Two brand-new West Plains Fire Department trucks were officially put into service with a traditional ceremony Saturday morning at Fire Station No. 1 on Kissinger Street, a rescue pumper and brush truck.
The two trucks were christened with a ceremonial push into the fire station. The tradition goes back to the days when fire wagons and apparatus were pulled by teams of horses, Fire Chief Kurt Wilbanks commented, adding that the horses were unhitched outside the fire station and the apparatus was pushed in by hand.
Additionally, the wooden wheel spokes were wetted to keep the wood swollen and fitting securely in the wheel. That part of the ceremony was skipped for safety reasons, due to a concern the water would make the pavement slick.
The first of the two trucks, a 2023 Ferrara rescue pumper, was picked up Aug. 23 in Holden, La., having been purchased with capital improvements funding plus a $120,000 grant from Volkswagen with the stipulation that the engine from the vehicle the new truck replaced would be destroyed.
Wilbanks explained the grant was part of a class action settlement with the Volkswagen company, and was a good return on the effort as the old engine would have only brought about $10,000 maximum if sold as used.
The Missouri Department of Natural Resources administers the grants as part of the Volkswagen Diesel Emissions Environmental Mitigation Trust, also known as the Volkswagen Trust Fund, and developed a 10-year Beneficiary Mitigation Plan for awarding more than $41 million to statewide projects by October 2027, according to DNR.
The funds are the result of the settlement of a class action lawsuit against Volkswagen after it was found some of the company’s vehicles were only passing federally-required emissions standards during testing.
Eligible grant applicants include government entities and private business owners with old diesel vehicles and equipment.
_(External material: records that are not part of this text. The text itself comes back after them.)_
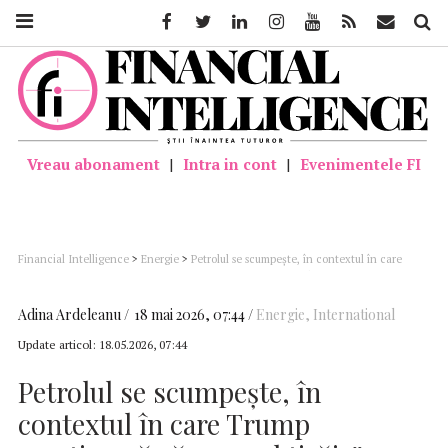
Facebook
Twitter
Linkedin
Instagram
Youtube
Feed
Mail
Căutar
Vreau abonament
|
Intra in cont
|
Evenimentele FI
Financial Intelligence
>
Energie
>
Petrolul se scumpește, în contextul în care
Trump avertizează că „ceasul ticăie” pentru Iran, alimentând temerile de
escaladare a conflictului
Adina Ardeleanu
18 mai 2026, 07:44
Energie
,
International
Update articol:
18.05.2026, 07:44
Petrolul se scumpește, în
contextul în care Trump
In addition, funding is available for electric vehicle charging infrastructure installations.
A civil suit was initiated against Volkswagen in 2015 by the U.S. Department of Justice regarding the rigging of diesel vehicles to pass U.S. emissions standards only during testing. The case settled in 2017 with a payout intended to be distributed to certain Volkswagen owners and government entities, on the condition those entities make an effort to mitigate possible environmental damage done by inefficient and outdated engines.
A new 2023 Ford F450 brush truck was also added to the department’s fleet.
Wilbanks said the last time a new truck was purchased, that time without a grant, was in 1998, and before that, 1991.